```MultiHeadedSimilarity(self, num_heads:int, tensor_1_dim:int, tensor_1_projected_dim:int=None, tensor_2_dim:int=None, tensor_2_projected_dim:int=None, internal_similarity:allennlp.modules.similarity_functions.similarity_function.SimilarityFunction=DotProductSimilarity()) -> None
```

This similarity function uses multiple "heads" to compute similarity. That is, we take the input tensors and project them into a number of new tensors, and compute similarities on each of the projected tensors individually. The result here has one more dimension than a typical similarity function.
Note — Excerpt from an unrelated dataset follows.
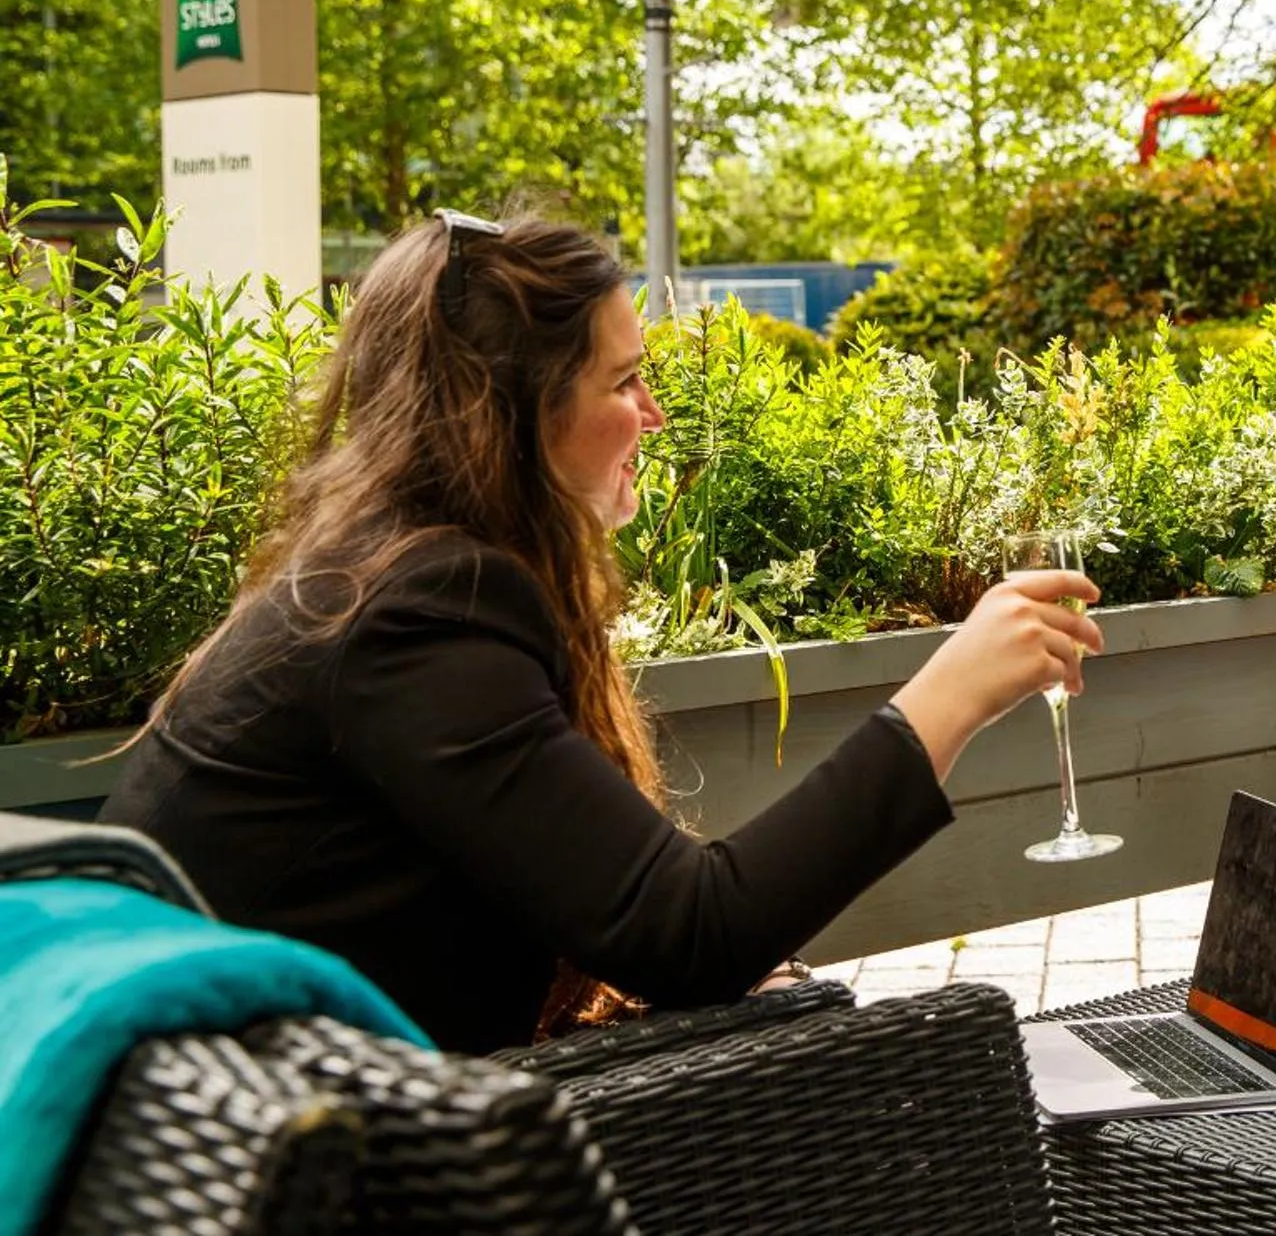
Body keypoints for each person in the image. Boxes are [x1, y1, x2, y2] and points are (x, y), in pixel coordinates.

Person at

For example, say we have two input tensors, both of shape ```(batch_size, sequence_length, 100)```, and that we want 5 similarity heads. We'll project these tensors with a `100x100` matrix, then split the resultant tensors to have shape ```(batch_size, sequence_length, 5, 20)```. Then we call a wrapped similarity function on the result (by default just a dot product), giving a tensor of shape `(batch_size, sequence_length, 5)`.

Parameters

• num_heads : `int` The number of similarity heads to compute.
• tensor_1_dim : `int` The dimension of the first tensor described above. This is `tensor.size()[-1]` - the length of the vector `before` the multi-headed projection. We need this so we can build the weight matrix correctly.
• tensor_1_projected_dim : `int`, optional The dimension of the first tensor `after` the multi-headed projection, `before` we split into multiple heads. This number must be divisible evenly by `num_heads`. If not given, we default to `tensor_1_dim`.
• tensor_2_dim : `int`, optional The dimension of the second tensor described above. This is `tensor.size()[-1]` - the length of the vector `before` the multi-headed projection. We need this so we can build the weight matrix correctly. If not given, we default to `tensor_1_dim`.
• tensor_2_projected_dim : `int`, optional The dimension of the second tensor `after` the multi-headed projection, `before` we split into multiple heads. This number must be divisible evenly by `num_heads`. If not given, we default to `tensor_2_dim`.
• internal_similarity : `SimilarityFunction`, optional The `SimilarityFunction` to call on the projected, multi-headed tensors. The default is to use a dot product.

### forward#

```MultiHeadedSimilarity.forward(self, tensor_1:torch.Tensor, tensor_2:torch.Tensor) -> torch.Tensor
```

Takes two tensors of the same shape, such as ```(batch_size, length_1, length_2, embedding_dim)```. Computes a (possibly parameterized) similarity on the final dimension and returns a tensor with one less dimension, such as `(batch_size, length_1, length_2)`.